[START Records to process]
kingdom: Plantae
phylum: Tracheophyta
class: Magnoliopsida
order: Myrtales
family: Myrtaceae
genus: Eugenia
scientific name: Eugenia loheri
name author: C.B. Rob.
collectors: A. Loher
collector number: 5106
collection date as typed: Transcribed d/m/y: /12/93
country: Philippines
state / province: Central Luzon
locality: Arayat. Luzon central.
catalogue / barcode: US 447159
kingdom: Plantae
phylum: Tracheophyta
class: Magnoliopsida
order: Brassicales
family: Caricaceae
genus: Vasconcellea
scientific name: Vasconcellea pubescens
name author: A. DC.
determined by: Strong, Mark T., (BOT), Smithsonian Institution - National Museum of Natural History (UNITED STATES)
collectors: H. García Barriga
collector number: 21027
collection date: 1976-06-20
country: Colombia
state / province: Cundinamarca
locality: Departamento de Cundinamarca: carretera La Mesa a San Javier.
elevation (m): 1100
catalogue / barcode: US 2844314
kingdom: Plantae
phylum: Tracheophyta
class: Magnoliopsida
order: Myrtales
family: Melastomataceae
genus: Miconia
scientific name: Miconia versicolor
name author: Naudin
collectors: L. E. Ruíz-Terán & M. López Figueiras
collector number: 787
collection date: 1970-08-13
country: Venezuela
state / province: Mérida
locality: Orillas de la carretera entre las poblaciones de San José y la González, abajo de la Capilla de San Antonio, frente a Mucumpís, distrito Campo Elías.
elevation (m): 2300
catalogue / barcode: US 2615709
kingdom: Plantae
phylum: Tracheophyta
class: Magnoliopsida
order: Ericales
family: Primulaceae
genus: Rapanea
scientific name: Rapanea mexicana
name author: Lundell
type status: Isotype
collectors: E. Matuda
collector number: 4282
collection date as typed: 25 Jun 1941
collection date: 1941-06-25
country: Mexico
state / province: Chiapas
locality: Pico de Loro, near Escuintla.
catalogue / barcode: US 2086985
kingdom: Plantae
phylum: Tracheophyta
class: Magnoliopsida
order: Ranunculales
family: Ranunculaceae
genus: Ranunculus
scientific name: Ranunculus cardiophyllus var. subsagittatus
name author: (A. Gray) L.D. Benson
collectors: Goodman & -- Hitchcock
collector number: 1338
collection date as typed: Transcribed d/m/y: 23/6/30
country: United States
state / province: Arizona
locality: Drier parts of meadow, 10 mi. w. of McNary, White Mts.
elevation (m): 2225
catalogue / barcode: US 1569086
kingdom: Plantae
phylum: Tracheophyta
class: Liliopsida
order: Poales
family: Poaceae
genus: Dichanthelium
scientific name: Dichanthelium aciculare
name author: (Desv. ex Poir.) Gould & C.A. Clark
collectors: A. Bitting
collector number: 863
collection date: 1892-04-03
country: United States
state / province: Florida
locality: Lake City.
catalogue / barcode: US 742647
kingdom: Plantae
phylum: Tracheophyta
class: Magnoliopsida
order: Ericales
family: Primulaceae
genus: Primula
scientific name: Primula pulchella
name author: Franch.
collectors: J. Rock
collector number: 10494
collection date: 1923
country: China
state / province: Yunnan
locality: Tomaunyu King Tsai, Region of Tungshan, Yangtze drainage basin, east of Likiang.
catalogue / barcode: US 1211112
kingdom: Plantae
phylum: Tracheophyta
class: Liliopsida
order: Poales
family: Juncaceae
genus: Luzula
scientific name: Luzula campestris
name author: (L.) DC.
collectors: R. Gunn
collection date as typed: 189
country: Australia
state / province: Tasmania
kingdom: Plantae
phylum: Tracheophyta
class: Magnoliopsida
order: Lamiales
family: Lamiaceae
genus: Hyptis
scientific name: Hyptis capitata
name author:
[END Records to process]
Return the lines between the line holding "determined by: Strong, Mark" and the line holding "state / province: Cundinamarca", inclusive, reproducing them unchanged.

Response —
determined by: Strong, Mark T., (BOT), Smithsonian Institution - National Museum of Natural History (UNITED STATES)
collectors: H. García Barriga
collector number: 21027
collection date: 1976-06-20
country: Colombia
state / province: Cundinamarca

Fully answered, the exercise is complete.